_GOAL OF THE EXERCISE_.
When a line of the material has the word "Quand" in it, copy that line.

┄┄┄┄┄┄┄┄┄┄

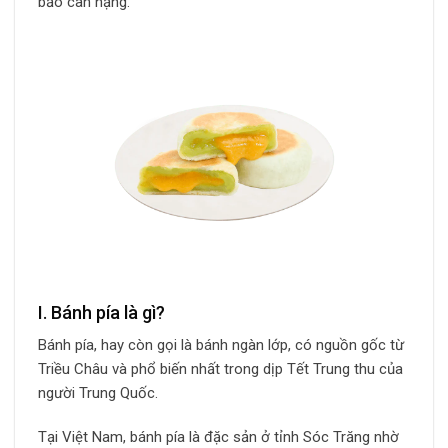
bảo cân nặng.
I. Bánh pía là gì?
Bánh pía, hay còn gọi là bánh ngàn lớp, có nguồn gốc từ
Triều Châu và phổ biến nhất trong dịp Tết Trung thu của
người Trung Quốc.
Tại Việt Nam, bánh pía là đặc sản ở tỉnh Sóc Trăng nhờ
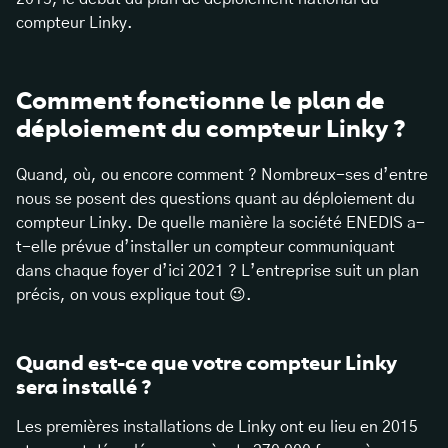
compteur Linky.
Comment fonctionne le plan de
déploiement du compteur Linky ?
Quand, où, ou encore comment ? Nombreux-ses d’entre
nous se posent des questions quant au déploiement du
compteur Linky. De quelle manière la société ENEDIS a-
t-elle prévue d’installer un compteur communiquant
dans chaque foyer d’ici 2021 ? L’entreprise suit un plan
précis, on vous explique tout 😉.
Quand est-ce que votre compteur Linky
sera installé ?
Les premières installations de Linky ont eu lieu en 2015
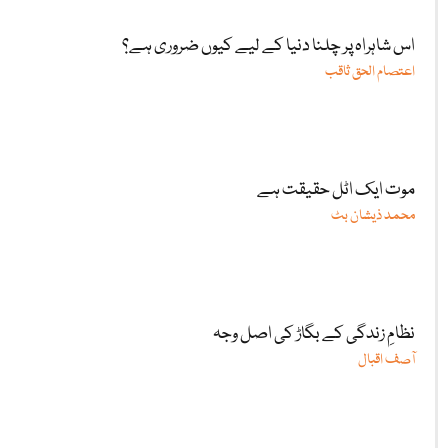
اس شاہراہ پر چلنا دنیا کے لیے کیوں ضروری ہے؟
اعتصام الحق ثاقب
موت ایک اٹل حقیقت ہے
محمد ذیشان بٹ
نظامِ زندگی کے بگاڑ کی اصل وجہ
آصف اقبال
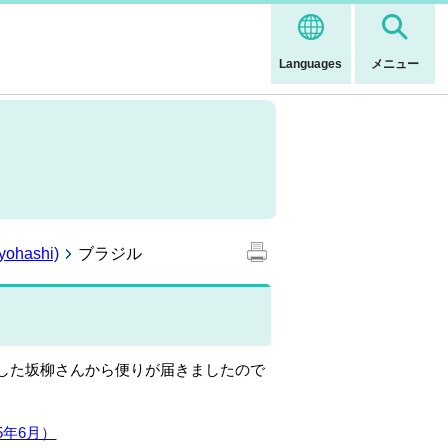
Languages
メニュー
ohashi)
ブラジル
任した坂柳さんから便りが届きましたので
5年6月）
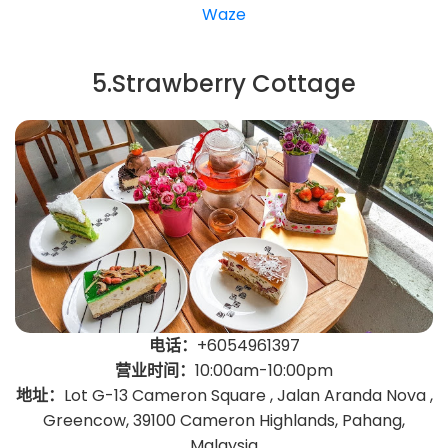
Waze
5.Strawberry Cottage
电话：
+6054961397
营业时间：
10:00am-10:00pm
地址：
Lot G-13 Cameron Square , Jalan Aranda Nova ,
Greencow, 39100 Cameron Highlands, Pahang,
Malaysia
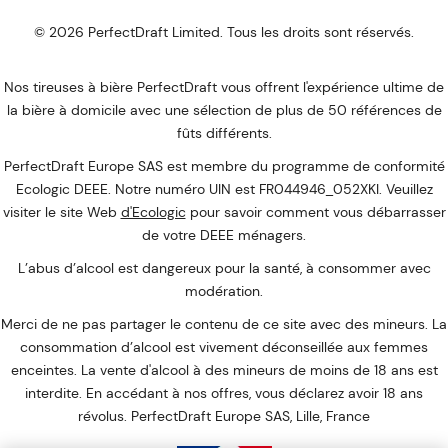
© 2026 PerfectDraft Limited. Tous les droits sont réservés.
Nos tireuses à bière PerfectDraft vous offrent l'expérience ultime de
la bière à domicile avec une sélection de plus de 50 références de
fûts différents.
PerfectDraft Europe SAS est membre du programme de conformité
Ecologic DEEE. Notre numéro UIN est FR044946_052XKI. Veuillez
visiter le site Web
d'Ecologic
pour savoir comment vous débarrasser
de votre DEEE ménagers.
L’abus d’alcool est dangereux pour la santé, à consommer avec
modération.
Merci de ne pas partager le contenu de ce site avec des mineurs. La
consommation d’alcool est vivement déconseillée aux femmes
enceintes. La vente d'alcool à des mineurs de moins de 18 ans est
interdite. En accédant à nos offres, vous déclarez avoir 18 ans
révolus. PerfectDraft Europe SAS, Lille, France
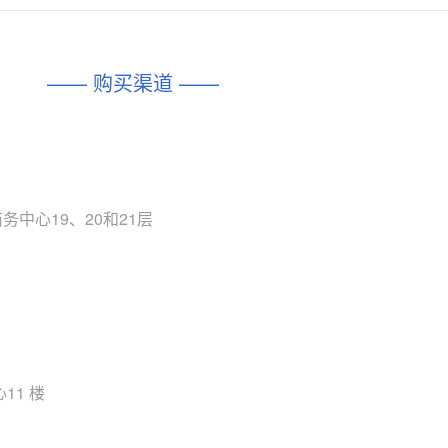
对比
相同功能
相似度 45%
相同功能
相似度 62%
DIO1567
CD74HC4054HCC
(帝奥微-Dioo)
—— 购买渠道 ——
对比
相同功能
相似度 44%
相同功能
相似度 62%
SGM6505
(圣邦微-SGM)
对比
相同功能
相似度 38%
TPW3157A
(思瑞浦-3PEAK)
对比
中心19、20和21层
相同功能
相似度 37%
TPW3221
(思瑞浦-3PEAK)
对比
相同功能
相似度 37%
CD4052
(思扬微-Siyom)
对比
相同功能
相似度 35%
SGM7232
(圣邦微-SGM)
11 楼
对比
相同功能
相似度 35%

┄┄┄┄┄┄┄┄┄┄

_RESPONSE TO THE EXERCISE_.
Quand, où, ou encore comment ? Nombreux-ses d’entre
Quand est-ce que votre compteur Linky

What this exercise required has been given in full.